By Andrew I. Jones
Eureka Times Standard
EUREKA, Calif. — “I woke up in the ambulance and saw a mask on my face. I saw my wife following the ambulance through the window,” recalled Paul Nicholson. “They said I fell off a cement truck, and then I passed out again.”
Nicholson had fallen from a truck parked in front of his home, hitting his head and blacking out. His wife witnessed the accident and called 911.
The Eureka resident’s life-changing moment wasn’t the day he was whisked from his family with sirens blaring. It came later when talking to his 6-year-old son.
“We talked about how my accident made him feel,” Nicholson said. “He told me he didn’t know what to do in an emergency, and that really impacted me.”
Nicholson had recently seen a 911 call simulator machine at a Red Cross conference related to his work as an insurance agent. He pooled contributions from other agents, purchased one, and then phoned an elementary school principal and asked if he could show her students.
That was eight years ago. Today Nicholson is booked four to five hours each week visiting schools throughout the county on a one-man mission to educate kindergartners, first and second graders about their ability to summon aid in a crisis.
“Kids should have the power and confidence to make the call and save themselves or somebody else,” Nicholson said. “They should feel empowered to take care of themselves if the older person taking care of them cannot do it for them.”
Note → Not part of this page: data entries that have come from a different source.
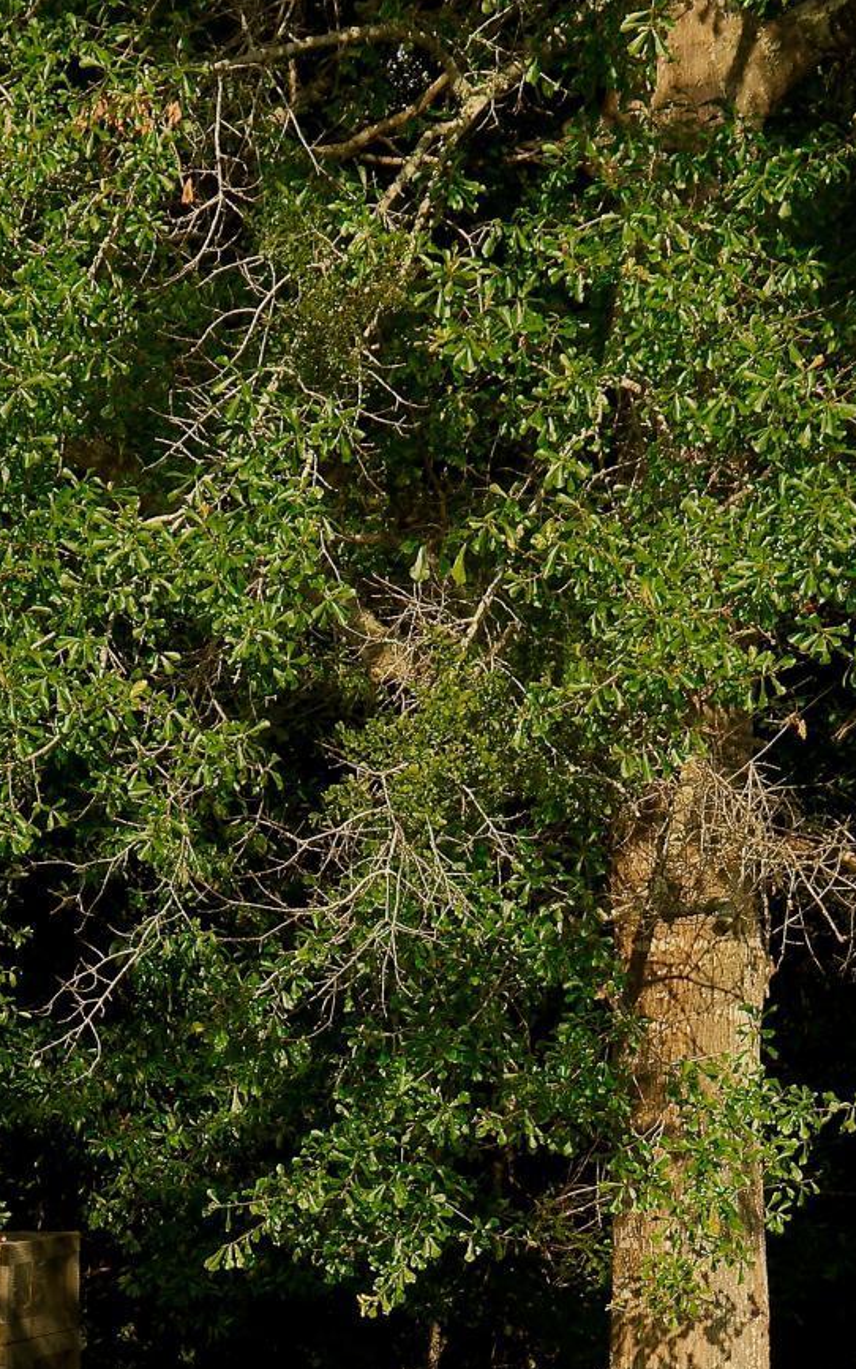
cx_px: 46
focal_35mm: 169
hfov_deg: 7.7
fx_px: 6307
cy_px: 1566
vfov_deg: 12.2
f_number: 8
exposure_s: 1/200
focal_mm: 48
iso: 100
One recent morning Nicholson found himself in Kelly Miller’s first-grade classroom at Morris Elementary Language Immersion School in McKinleyville.
He gave students advice on what to do when calling from a home landline or cell phone and alternate ways to identify their location to the operator if they don’t know it. Students then took turns dialing 911 on a demonstration telephone and speaking to a pre-recorded operator.
“Nine-one-one operator. What is your emergency?” a female voice announced through the handset and to students in the room.
“My mother fell down and she’s not talking,” a child said into the phone. Nicholson sat nearby, activating responses from the emergency operator using a remote control. Encouraging comments were quick at hand when a student paused or didn’t know what to say.
Each student took home a refrigerator magnet for parents to write down their essential contact details so that their child need not fear remembering in the heat of the moment.
“Some kids don’t know where to find the ‘9' on the phone, let alone where they live,” Nicholson said. “I like to show students three years in a row because young children need repetition to learn, especially when it’s something they’ll need to recall only in an emergency,” he said.
Nicholson’s time and expenses are provided on a volunteer basis, with no fee to schools. When asked why he does it, he recalled an experience at his son’s middle school basketball game.
“I saw a little boy running around the court, and I think he’s coming to me, and then he zeros in on me. He says, ‘Aren’t you the 911 guy?’” Nicholson recalled. “And then he says, ‘I told my mom that’s who you were.’ That was amazing. You can’t buy that kind of feeling. Someday I’m going to hear about a kid who has called 911 after learning from me, and that’s why I do it.”